Angel's says her 16-year-old brother wasn't much help; he too, was busy in the barn. "My dad taught my brother how to make meth," says Fremming.
This scenario is all too common for Special Narcotics Agent, Dave Forsythe. He responds to clandestine labs and rescues meth's innocent victims. He sees how parent's put their addiction before their kids.
"You're actually a mother to small children and yet you're thinking I need to get my fix so bad that I'm not as concerned about these kids and I'm going to hide the meth lab in the kids bedroom because the police will be a lot less likely to find it in there," says Agent Forsythe.

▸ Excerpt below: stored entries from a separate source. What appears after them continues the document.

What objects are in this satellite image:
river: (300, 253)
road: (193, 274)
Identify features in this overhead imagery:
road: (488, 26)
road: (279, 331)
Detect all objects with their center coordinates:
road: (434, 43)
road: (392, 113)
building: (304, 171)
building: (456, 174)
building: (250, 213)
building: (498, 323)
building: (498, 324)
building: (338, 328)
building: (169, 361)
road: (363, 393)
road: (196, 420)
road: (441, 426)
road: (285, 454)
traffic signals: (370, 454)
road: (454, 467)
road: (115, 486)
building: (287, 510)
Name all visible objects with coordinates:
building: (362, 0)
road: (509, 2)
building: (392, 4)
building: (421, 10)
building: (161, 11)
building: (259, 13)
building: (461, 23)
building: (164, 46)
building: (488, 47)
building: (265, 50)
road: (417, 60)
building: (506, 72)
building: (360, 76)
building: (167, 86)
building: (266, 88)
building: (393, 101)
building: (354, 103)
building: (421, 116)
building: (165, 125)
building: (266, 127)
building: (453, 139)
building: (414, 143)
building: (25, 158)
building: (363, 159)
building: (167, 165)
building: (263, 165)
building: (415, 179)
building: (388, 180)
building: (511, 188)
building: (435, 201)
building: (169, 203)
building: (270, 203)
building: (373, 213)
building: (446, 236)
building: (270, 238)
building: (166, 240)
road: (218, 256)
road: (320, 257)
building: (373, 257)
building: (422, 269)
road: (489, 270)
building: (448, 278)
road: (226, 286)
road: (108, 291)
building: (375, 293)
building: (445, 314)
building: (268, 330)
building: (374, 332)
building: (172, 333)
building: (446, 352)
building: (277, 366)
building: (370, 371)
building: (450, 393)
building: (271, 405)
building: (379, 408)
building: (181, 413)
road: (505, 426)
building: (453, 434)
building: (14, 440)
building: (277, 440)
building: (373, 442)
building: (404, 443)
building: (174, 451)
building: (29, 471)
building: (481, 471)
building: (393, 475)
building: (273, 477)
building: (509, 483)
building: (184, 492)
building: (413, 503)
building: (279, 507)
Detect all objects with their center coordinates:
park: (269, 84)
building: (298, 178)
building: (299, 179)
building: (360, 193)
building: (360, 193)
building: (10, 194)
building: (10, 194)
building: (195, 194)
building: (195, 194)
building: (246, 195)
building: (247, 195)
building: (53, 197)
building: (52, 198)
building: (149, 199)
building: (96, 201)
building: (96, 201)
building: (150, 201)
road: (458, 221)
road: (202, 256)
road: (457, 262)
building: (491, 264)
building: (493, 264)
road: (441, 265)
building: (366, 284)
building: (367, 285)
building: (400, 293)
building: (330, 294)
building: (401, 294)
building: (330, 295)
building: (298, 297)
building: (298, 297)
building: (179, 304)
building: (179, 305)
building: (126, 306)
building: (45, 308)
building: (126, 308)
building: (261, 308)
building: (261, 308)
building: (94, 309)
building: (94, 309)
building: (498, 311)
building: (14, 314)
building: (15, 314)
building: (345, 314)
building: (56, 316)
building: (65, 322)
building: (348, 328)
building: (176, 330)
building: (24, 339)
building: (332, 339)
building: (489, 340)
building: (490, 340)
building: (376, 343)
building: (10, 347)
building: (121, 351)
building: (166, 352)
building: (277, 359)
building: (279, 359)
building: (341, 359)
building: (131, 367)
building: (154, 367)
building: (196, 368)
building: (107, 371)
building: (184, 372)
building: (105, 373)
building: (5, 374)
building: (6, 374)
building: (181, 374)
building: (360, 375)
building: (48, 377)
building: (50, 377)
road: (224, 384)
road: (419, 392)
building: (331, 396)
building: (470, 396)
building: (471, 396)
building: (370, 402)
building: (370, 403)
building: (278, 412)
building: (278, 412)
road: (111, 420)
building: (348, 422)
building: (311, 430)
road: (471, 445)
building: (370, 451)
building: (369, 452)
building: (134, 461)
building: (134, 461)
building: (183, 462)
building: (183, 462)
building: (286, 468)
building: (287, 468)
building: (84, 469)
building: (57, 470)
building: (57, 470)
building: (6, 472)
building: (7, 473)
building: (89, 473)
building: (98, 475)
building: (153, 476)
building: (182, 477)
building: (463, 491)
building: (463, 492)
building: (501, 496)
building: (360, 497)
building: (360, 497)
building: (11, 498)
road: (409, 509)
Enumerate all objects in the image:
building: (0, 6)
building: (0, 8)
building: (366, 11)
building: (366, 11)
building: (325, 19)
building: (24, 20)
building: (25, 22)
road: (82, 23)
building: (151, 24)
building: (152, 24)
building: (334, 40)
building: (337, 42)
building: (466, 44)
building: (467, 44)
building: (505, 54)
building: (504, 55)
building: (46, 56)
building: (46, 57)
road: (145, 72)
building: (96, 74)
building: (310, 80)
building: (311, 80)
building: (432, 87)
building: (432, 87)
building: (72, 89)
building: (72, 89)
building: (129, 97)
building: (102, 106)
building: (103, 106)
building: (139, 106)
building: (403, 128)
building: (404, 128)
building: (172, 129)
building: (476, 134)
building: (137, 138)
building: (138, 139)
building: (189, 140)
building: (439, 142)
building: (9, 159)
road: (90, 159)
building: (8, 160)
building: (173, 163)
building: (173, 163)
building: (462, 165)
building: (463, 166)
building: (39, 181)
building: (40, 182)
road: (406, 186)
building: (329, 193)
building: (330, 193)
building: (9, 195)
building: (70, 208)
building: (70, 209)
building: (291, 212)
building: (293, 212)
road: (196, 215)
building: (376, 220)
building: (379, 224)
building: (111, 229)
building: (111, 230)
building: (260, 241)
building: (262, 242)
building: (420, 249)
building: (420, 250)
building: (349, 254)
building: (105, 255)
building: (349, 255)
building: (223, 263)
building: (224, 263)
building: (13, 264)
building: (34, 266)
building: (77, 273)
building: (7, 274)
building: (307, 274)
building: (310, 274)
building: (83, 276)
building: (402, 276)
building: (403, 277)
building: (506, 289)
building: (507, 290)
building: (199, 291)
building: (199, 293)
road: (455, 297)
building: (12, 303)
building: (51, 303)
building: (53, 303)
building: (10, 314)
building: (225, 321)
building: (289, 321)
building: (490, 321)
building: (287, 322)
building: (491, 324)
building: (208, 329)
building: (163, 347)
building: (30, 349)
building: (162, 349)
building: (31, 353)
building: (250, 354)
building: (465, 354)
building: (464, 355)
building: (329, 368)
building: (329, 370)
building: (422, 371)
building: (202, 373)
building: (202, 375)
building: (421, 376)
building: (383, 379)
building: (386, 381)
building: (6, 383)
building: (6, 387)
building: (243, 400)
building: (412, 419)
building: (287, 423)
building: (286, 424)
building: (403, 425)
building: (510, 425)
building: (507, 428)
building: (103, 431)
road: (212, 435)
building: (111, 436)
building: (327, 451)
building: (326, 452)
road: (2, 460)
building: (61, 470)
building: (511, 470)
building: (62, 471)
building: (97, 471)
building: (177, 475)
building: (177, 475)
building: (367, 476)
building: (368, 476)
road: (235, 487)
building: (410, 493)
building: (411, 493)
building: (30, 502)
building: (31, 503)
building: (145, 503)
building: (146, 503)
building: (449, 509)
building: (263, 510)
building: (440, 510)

Poisonous chemicals can destroy a child's health but the mental and emotional abuse can tear apart their soul. Social Worker, Liz Hinds, met with local children raised by meth users. She says a parent's words can make life unbearable.
"It's your fault, and get out of the way and stay out of the way. It was a sense like not being a person," explains Hinds.
"When I told the counselor that I felt like dying, because I felt like no one was listening to me, she calls him up and he gets mad. And he runs upstairs and he chokes me and he's like, if you want to die, I'll kill you myself," says Fremming.
Parents who use meth in the home give their kids no choice but to feel its dangerous side effects. They can inhale it through second-hand smoke or accidentally ingest it.
"There is a pacifier and it gets into this powder and knocked onto the floor and the crawling baby puts it in its mouth," says Forsythe.
For a child of a meth user, there are no luxuries.
"No birthday parties. Christmas? Absolutely not. That Christmas they did not have one gift because it all went to the drugs," says Hinds.
Buying another fix takes priority over food and proper clothing.
Hinds says users are often on the move partly because rent money goes to meth. "We ended up living in Eau Claire again, in a hotel room with two beds. It was pretty crowded," explains Fremming.
Hinds says, "I think transferring 6 schools in what seven months, makes it very difficult to establish friendships. I think the other part was that they didn't want anyone to know what their life was like"
It can be a lonely world for an innocent child thrown into a home of drugs.
"We were suffering together, as a family," adds Fremming.
If you suspect a child is living in a drug endangered home, experts urge you to pick up the phone. You can make an anonymous call to police or social services and save someone's childhood.